I sali minerali sono espressioni che individuano alcuni composti inorganici che hanno un ruolo fondamentale nel funzionamento di tutti gli organismi viventi, animali, vegetali, funghi e regni degli organismi più semplici. Per questo motivo, regolando l’equilibrio idrosalino, sono detti anche minerali essenziali o generalmente elementi essenziali. Essi sono infatti costituenti di alcune fondamentali biomolecole, come elemento centrale dei gruppi prostetici di emoglobina e clorofilla, come parte di enzimi deputati alla sintesi delle proteine, costituenti strutturali della crescita e sviluppo di vari organi e tessuti come denti e ossa, alla regolazione dell’equilibrio idrosalino delle cellule.
Essendo in genere elementi chimici, o anioni di ossiacidi, nessuna reazione chimica, e quindi nessun organismo vivente è in grado di sintetizzare autonomamente alcun minerale partendo da altro, pertanto essi devono essere introdotti attraverso l’alimentazione. Nell’uomo la quantità di sali minerali presenti rappresenta circa il 4% del peso corporeo, pertanto il fabbisogno giornaliero è limitato, tuttavia essendo essi eliminati costantemente dall’organismo, attraverso le feci, l’urina ed il sudore, vanno costantemente reintegrati. In base al fabbisogno giornaliero, nell’alimentazione umana, i sali minerali vengono classificati in tre gruppi principali. Macroelementi: il fabbisogno è maggiore di 100 milligrammi (mg) al giorno; microelementi: il fabbisogno è compreso tra 1 e 100 mg/giorno; oligoelementi: il fabbisogno è inferiore a 200 mg/giorno. In chimica analitica, un oligoelemento (dal ὀλίγος, oligo, poco) è un elemento presente in un campione con una concentrazione media inferiore a 100 parti per milione, o inferiore a 100 microgrammi per grammo.
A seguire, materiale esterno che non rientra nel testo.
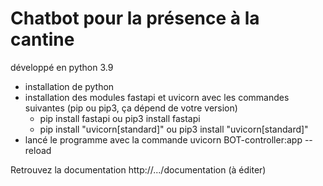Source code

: # Chatbot pour la présence à la cantine
développé en python 3.9

* installation de python
* installation des modules fastapi et uvicorn avec les commandes suivantes (pip ou pip3, ça dépend de votre version)
  * pip install fastapi ou pip3 install fastapi
  * pip install "uvicorn[standard]" ou pip3 install "uvicorn[standard]"
* lancé le programme avec la commande uvicorn BOT-controller:app -- reload


Retrouvez la documentation http://.../documentation (à éditer)
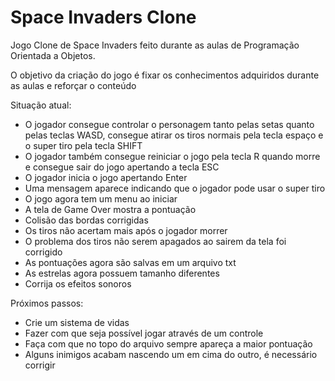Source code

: # Space Invaders Clone
Jogo Clone de Space Invaders feito durante as aulas de Programação Orientada a Objetos.

O objetivo da criação do jogo é fixar os conhecimentos adquiridos durante as aulas e reforçar o conteúdo


Situação atual:
- O jogador consegue controlar o personagem tanto pelas setas quanto pelas teclas WASD, consegue atirar os tiros normais pela tecla espaço e o super tiro pela tecla SHIFT
- O jogador também consegue reiniciar o jogo pela tecla R quando morre e consegue sair do jogo apertando a tecla ESC
- O jogador inicia o jogo apertando Enter
- Uma mensagem aparece indicando que o jogador pode usar o super tiro
- O jogo agora tem um menu ao iniciar
- A tela de Game Over mostra a pontuação
- Colisão das bordas corrigidas
- Os tiros não acertam mais após o jogador morrer
- O problema dos tiros não serem apagados ao sairem da tela foi corrigido
- As pontuações agora são salvas em um arquivo txt
- As estrelas agora possuem tamanho diferentes
- Corrija os efeitos sonoros

Próximos passos:
- Crie um sistema de vidas
- Fazer com que seja possível jogar através de um controle
- Faça com que no topo do arquivo sempre apareça a maior pontuação
- Alguns inimigos acabam nascendo um em cima do outro, é necessário corrigir





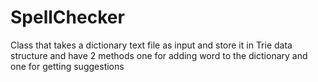 # SpellChecker
Class that takes a dictionary text file as input and store it in Trie data structure and have 2 methods one for adding word to the dictionary and one for getting suggestions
In biochimica e nella nutrizione, un oligoelemento è un elemento chimico che è necessario in quantità minime per una crescita, sviluppo e fisiologia appropriata di un dato organismo è un micronutriente assunto in tracce. Sono detti oligoelementi gli elementi chimici presenti solo in tracce nell’organismo umano, in genere rilevati da studi dell’ultimo quarto del XX secolo, per l’evoluzione delle tecnologie analitiche. Gli studi si sono poi succeduti, fino all’individuazione, se esistente, delle molecole biologiche in genere metalloproteine e vitamine, interagenti con gli stessi. Spesso di questi elementi non si conosce la localizzazione molecolare o la funzione biochimica, sempre se esistente. Il reale fabbisogno di questi elementi non è sempre stabilito né appurato, e molti autori li considerano in gran parte inessenziali. Si tratta di apporti giornalieri dell’ordine dei microgrammi o anche meno. In alcuni casi si tratta di metalli estremamente tossici, anche a basse dosi, e spesso soggetti ad accumulo nell’organismo, per cui il reale dosaggio non deve essere banalizzato. Sono molto più frequenti i rischi da sovradosaggio e contaminazione ambientale. Gli oligoelementi si possono a volte suddividere in elementi traccia ed elementi ultra-traccia. Tra gli elementi traccia ve ne sono alcuni che, secondo la normale suddivisione micro/oligo, rientrano più compiutamente nei primi. In ogni suddivisione, comunque, il dato discriminante è il reale fabbisogno quantitativo.